リールに記された〜タイムライン/ライフライン
「映画とは 光 動き 太陽 光 鼓動 息づかい 光 コマ」 はじめはすこし戸惑いがあるかもしれない。ただ日常的なさまがながれてゆくばかり。映像と音はときに重なり、ときにずれ、ストーリーはなく、ひとがやってきては去ってゆく。でも、でもだ、だんだんと、そうだ、こうなんだ、これがひとでありひとの生活なんだ、生きているということなんだ、とからだが感じるようになってくる。
画面は揺れる。カメラは手ぶれする。モノクロとカラーが行ったり来たりする。早回しがある。地下鉄のノイズがあり、アコーディオンの音とともに語られることばがある──「映画を作る、故に我あり」「ホームムービーを作る、ゆえに我あり」。ときにはうたに、「私は何も模索しない/幸福だ」といううたになる。
ジョナス・メカスがリトアニアから合衆国にやってきたのは1949年。ソローの本のタイトルを借りた『ウォールデン』は、1960年代に撮影した映像を時系列にならべたもの。今回初の劇場公開となる。これまで、なぜ、公開されていなかったのだろう。
各パートを分けているリール──もとはフィルムだから──には「日記、記録とスケッチ」とある。
正直、ある法案が可決されるという日、わたしはこれをみることができて幸いだった。こうやってヒトは生きている。生きてゆく。身近でありながらカメラという距離をとおして記録されることどもは、とてもプライヴェートだからこそ、誰にでも受けいれられるもの、固有名がすりきれて、誰のものでもあるもの、となる。

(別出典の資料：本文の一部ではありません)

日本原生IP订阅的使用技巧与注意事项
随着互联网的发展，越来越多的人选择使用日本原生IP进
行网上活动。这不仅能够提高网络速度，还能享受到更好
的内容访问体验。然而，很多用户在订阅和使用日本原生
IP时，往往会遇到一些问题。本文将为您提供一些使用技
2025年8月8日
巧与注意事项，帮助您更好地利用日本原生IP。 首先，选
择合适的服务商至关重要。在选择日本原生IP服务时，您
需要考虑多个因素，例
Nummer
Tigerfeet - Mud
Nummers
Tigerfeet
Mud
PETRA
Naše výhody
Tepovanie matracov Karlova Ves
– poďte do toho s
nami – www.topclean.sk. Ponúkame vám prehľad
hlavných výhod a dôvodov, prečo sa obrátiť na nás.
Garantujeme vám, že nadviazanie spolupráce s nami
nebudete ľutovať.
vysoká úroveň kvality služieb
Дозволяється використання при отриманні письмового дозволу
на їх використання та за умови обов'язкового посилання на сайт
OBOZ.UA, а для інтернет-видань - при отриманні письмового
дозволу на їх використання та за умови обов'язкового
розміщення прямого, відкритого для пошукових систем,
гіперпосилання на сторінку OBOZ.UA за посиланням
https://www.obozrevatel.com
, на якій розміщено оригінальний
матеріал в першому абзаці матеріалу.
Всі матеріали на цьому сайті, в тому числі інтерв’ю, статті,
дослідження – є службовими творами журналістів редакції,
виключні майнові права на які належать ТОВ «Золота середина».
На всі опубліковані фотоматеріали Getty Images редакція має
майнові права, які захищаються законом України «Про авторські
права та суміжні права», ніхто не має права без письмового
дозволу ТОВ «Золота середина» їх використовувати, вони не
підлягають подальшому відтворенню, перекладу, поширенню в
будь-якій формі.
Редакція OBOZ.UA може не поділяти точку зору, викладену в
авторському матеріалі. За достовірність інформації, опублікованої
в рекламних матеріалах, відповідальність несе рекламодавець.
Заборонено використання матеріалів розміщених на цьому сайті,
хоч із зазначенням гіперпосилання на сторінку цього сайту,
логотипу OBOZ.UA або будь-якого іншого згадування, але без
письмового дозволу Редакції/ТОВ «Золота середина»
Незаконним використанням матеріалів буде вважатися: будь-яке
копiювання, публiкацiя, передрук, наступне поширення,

なかにはジョン・レノンとヨーコ・オノが、ヴェルヴェット・アンダーグラウンドが、ウォーホルが、ギンズバーグが姿をあらわしはする。しかしそれはほかの無名の人びとと変らない、生まれて、しばらくのあいだ生きて、去ってゆく存在だ。あいだに、猫が、犬が、馬が、家鴨が、ロバが、リスが、姿をとどめる。区別、差別されることない、その、ただ生きて去ってゆくことの、なんという貴さ。すこしでも目をはなすと、失われてしまうものが大きいようにおもえて、わたしの瞳孔はすっかり乾いてしまった。